[What needs to be done]
Take the lines below from the one with "Vrijdag - van 10:00 tot 17:00 uur" through the one with "vente de voiture neuve Rosheim" and retype them exactly. Include nothing else, and no pictures.

======== Data shown

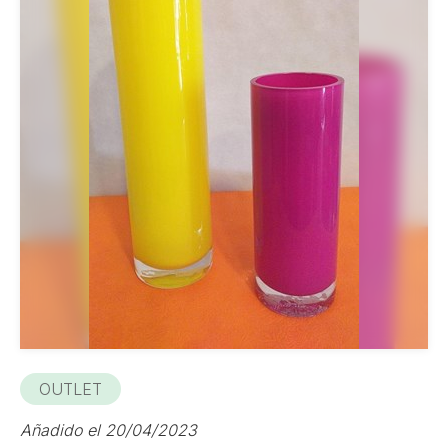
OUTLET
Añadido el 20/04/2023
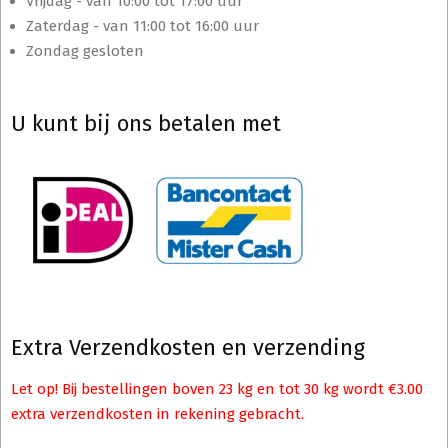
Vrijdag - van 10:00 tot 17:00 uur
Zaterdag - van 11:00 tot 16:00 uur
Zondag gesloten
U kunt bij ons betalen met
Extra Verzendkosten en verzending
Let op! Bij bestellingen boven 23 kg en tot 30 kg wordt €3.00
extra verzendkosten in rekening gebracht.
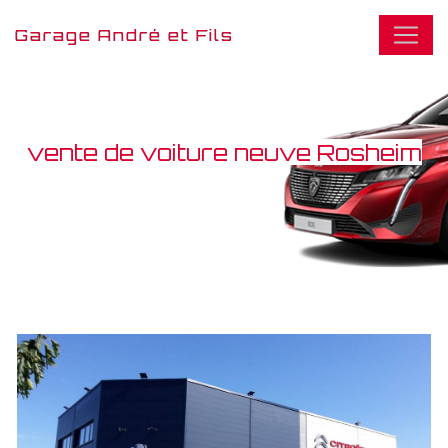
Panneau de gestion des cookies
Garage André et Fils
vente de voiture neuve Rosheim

================
======== Data shown

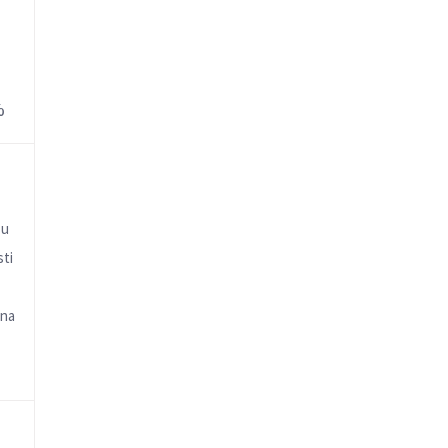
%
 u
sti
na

================

[Solution for this task]
Vrijdag - van 10:00 tot 17:00 uur
Zaterdag - van 11:00 tot 16:00 uur
Zondag gesloten
U kunt bij ons betalen met
Extra Verzendkosten en verzending
Let op! Bij bestellingen boven 23 kg en tot 30 kg wordt €3.00
extra verzendkosten in rekening gebracht.
Panneau de gestion des cookies
Garage André et Fils
vente de voiture neuve Rosheim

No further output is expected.